练习任务:
1 > 判断下面三种说法(a)、(b)、(c)是否与阅读材料相符。每项回答“是”或“否”,并原样引用阅读材料中起决定作用的文字。
(a) 遇到“is not a supported wheel on this platform”问题时,可以更新pip包并重新编译PaddlePaddle。
(b) 只要把PYTHONPATH设置到/python目录,单元测试就会使用源码目录中的python包。
(c) hidden_a和hidden_b使用了不同的参数。
2 > 把条目从开头起,一直到含有“scientific name: Phanocles”的那一行为止(首尾两行都算在内),整理成一个JSON字符串列表,每行对应一个字符串,空行不计。

阅读材料:
'''

简单的全连接网络,参数共享的配置示例为\:
.. literalinclude:: ../../python/paddle/trainer_config_helpers/tests/configs/shared_fc.py
这里 :code:`hidden_a` 和 :code:`hidden_b` 使用了同样的parameter和bias。并且softmax层的两个输入也使用了同样的参数 :code:`softmax_param`。
7. \*-cp27mu-linux_x86_64.whl is not a supported wheel on this platform.
------------------------------------------------------------------------
出现这个问题的主要原因是,系统编译wheel包的时候,使用的 :code:`wheel` 包是最新的,
而系统中的 :code:`pip` 包比较老。具体的解决方法是,更新 :code:`pip` 包并重新编译PaddlePaddle。
更新 :code:`pip` 包的方法是\:
.. code-block:: bash
pip install --upgrade pip
8. python相关的单元测试都过不了
--------------------------------
如果出现以下python相关的单元测试都过不了的情况:
.. code-block:: bash
24 - test_PyDataProvider (Failed)
26 - test_RecurrentGradientMachine (Failed)
27 - test_NetworkCompare (Failed)
28 - test_PyDataProvider2 (Failed)
32 - test_Prediction (Failed)
33 - test_Compare (Failed)
34 - test_Trainer (Failed)
35 - test_TrainerOnePass (Failed)
36 - test_CompareTwoNets (Failed)
37 - test_CompareTwoOpts (Failed)
38 - test_CompareSparse (Failed)
39 - test_recurrent_machine_generation (Failed)
40 - test_PyDataProviderWrapper (Failed)
41 - test_config_parser (Failed)
42 - test_swig_api (Failed)
43 - layers_test (Failed)
并且查询PaddlePaddle单元测试的日志,提示:
.. code-block:: bash
paddle package is already in your PYTHONPATH. But unittest need a clean environment.
Please uninstall paddle package before start unittest. Try to 'pip uninstall paddle'.
解决办法是:
* 卸载PaddlePaddle包 :code:`pip uninstall paddle`, 清理掉老旧的PaddlePaddle安装包,使得单元测试有一个干净的环境。如果PaddlePaddle包已经在python的site-packages里面,单元测试会引用site-packages里面的python包,而不是源码目录里 :code:`/python` 目录下的python包。同时,即便设置 :code:`PYTHONPATH` 到 :code:`/python` 也没用,因为python的搜索路径是优先已经安装的python包。
9. 运行Docker GPU镜像出现 "CUDA driver version is insufficient"

'''

选自某一合集的条目:
'''

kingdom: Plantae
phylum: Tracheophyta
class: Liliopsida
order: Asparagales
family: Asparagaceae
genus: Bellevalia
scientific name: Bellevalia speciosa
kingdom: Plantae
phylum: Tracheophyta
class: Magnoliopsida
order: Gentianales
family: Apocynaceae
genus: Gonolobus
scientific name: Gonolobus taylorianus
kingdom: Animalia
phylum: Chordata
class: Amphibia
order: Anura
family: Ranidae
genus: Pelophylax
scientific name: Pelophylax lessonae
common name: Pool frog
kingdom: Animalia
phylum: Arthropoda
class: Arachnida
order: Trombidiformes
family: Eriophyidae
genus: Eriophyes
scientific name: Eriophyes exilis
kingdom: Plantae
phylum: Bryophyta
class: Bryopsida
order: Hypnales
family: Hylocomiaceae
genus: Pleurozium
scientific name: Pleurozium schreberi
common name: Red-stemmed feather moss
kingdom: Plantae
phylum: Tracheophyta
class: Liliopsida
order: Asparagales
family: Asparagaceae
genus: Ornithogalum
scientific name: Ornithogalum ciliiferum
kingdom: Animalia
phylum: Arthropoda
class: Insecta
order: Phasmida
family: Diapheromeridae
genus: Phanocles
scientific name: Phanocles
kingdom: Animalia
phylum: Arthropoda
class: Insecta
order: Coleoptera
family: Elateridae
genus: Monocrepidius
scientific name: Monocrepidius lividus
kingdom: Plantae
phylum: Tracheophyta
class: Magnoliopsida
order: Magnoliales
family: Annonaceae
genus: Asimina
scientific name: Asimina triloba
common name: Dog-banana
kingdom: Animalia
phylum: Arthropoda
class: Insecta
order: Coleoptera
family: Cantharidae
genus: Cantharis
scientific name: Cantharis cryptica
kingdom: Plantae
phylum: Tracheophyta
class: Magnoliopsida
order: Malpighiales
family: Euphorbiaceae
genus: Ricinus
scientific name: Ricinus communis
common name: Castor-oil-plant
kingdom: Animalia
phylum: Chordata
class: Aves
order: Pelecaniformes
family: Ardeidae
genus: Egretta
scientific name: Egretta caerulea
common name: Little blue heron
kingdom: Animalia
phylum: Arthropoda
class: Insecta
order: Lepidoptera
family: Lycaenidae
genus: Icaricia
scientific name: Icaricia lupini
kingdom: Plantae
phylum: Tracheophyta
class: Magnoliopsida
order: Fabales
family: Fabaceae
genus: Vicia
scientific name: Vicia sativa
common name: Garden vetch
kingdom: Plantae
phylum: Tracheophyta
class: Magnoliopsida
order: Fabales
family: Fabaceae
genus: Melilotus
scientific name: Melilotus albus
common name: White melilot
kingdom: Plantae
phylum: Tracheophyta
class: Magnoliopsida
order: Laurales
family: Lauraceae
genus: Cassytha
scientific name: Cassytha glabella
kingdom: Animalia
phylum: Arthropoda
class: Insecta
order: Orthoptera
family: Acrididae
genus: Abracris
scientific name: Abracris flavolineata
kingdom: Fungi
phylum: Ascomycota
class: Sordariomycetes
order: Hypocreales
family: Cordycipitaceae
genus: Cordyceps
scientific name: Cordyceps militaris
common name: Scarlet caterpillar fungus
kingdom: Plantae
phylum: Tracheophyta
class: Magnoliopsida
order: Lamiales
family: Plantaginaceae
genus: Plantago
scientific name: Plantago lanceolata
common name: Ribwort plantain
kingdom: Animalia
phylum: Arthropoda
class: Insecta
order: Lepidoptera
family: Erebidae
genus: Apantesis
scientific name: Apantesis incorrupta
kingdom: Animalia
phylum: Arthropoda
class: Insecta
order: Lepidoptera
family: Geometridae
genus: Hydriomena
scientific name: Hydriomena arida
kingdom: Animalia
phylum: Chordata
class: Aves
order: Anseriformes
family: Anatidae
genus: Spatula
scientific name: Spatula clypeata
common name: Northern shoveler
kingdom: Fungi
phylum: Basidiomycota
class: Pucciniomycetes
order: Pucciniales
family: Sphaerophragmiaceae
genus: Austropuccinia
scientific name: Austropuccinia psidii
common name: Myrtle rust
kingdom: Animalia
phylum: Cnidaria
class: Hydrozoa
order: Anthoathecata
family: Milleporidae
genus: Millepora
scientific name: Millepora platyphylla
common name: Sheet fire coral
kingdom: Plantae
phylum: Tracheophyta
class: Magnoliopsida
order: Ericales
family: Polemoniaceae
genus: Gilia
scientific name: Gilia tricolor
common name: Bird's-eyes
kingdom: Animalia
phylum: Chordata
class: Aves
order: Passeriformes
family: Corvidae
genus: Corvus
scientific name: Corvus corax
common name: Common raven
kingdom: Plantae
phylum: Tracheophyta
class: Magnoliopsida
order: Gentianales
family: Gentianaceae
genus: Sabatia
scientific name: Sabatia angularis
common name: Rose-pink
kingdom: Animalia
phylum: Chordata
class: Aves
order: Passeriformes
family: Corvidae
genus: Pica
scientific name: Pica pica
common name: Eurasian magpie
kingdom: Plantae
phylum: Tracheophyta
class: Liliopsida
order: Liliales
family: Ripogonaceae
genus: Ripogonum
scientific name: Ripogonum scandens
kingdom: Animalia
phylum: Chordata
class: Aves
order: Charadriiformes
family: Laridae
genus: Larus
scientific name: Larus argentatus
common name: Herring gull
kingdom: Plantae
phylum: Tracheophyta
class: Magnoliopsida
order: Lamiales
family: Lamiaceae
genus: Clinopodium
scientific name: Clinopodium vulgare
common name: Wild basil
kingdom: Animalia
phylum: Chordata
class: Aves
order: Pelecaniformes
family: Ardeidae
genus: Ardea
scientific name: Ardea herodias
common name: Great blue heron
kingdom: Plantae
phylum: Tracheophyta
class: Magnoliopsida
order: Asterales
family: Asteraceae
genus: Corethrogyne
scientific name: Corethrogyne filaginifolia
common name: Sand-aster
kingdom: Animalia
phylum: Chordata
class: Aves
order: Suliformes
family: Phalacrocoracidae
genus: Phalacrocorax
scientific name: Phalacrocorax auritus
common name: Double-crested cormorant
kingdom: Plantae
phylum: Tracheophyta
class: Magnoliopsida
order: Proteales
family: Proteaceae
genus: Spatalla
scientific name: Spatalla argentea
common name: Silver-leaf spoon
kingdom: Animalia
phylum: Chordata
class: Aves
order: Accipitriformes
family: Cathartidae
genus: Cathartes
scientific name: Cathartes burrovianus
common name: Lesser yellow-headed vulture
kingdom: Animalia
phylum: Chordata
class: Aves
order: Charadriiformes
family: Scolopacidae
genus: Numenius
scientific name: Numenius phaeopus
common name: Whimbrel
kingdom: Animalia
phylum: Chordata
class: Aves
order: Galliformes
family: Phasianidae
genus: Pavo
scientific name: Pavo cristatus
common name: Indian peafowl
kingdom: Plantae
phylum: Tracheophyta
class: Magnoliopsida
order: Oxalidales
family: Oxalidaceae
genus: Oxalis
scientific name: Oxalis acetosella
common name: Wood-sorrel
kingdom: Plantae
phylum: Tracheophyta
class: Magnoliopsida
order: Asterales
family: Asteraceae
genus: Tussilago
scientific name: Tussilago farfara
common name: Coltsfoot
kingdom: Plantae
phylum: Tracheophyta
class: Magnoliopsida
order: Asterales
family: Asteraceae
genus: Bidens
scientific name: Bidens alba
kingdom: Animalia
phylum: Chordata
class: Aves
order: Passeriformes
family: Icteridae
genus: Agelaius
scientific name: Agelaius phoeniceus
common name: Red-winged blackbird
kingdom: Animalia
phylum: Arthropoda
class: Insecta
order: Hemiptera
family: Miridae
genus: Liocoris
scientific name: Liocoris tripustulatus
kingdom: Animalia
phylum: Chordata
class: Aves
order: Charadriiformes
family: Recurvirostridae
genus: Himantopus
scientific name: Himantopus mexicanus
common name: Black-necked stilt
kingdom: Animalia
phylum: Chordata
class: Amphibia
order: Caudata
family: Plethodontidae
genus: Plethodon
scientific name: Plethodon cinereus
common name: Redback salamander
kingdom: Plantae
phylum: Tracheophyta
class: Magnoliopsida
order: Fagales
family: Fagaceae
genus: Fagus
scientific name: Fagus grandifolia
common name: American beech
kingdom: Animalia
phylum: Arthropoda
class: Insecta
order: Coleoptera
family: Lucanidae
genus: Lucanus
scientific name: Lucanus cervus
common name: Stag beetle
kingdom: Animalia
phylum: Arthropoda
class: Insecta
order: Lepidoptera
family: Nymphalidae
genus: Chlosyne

'''

参考答案:
1 >
(a) 是:“更新 :code:`pip` 包并重新编译PaddlePaddle”
(b) 否:“即便设置 :code:`PYTHONPATH` 到 :code:`/python` 也没用”
(c) 否:“这里 :code:`hidden_a` 和 :code:`hidden_b` 使用了同样的parameter和bias”

2 >
[
  "kingdom: Plantae",
  "phylum: Tracheophyta",
  "class: Liliopsida",
  "order: Asparagales",
  "family: Asparagaceae",
  "genus: Bellevalia",
  "scientific name: Bellevalia speciosa",
  "kingdom: Plantae",
  "phylum: Tracheophyta",
  "class: Magnoliopsida",
  "order: Gentianales",
  "family: Apocynaceae",
  "genus: Gonolobus",
  "scientific name: Gonolobus taylorianus",
  "kingdom: Animalia",
  "phylum: Chordata",
  "class: Amphibia",
  "order: Anura",
  "family: Ranidae",
  "genus: Pelophylax",
  "scientific name: Pelophylax lessonae",
  "common name: Pool frog",
  "kingdom: Animalia",
  "phylum: Arthropoda",
  "class: Arachnida",
  "order: Trombidiformes",
  "family: Eriophyidae",
  "genus: Eriophyes",
  "scientific name: Eriophyes exilis",
  "kingdom: Plantae",
  "phylum: Bryophyta",
  "class: Bryopsida",
  "order: Hypnales",
  "family: Hylocomiaceae",
  "genus: Pleurozium",
  "scientific name: Pleurozium schreberi",
  "common name: Red-stemmed feather moss",
  "kingdom: Plantae",
  "phylum: Tracheophyta",
  "class: Liliopsida",
  "order: Asparagales",
  "family: Asparagaceae",
  "genus: Ornithogalum",
  "scientific name: Ornithogalum ciliiferum",
  "kingdom: Animalia",
  "phylum: Arthropoda",
  "class: Insecta",
  "order: Phasmida",
  "family: Diapheromeridae",
  "genus: Phanocles",
  "scientific name: Phanocles"
]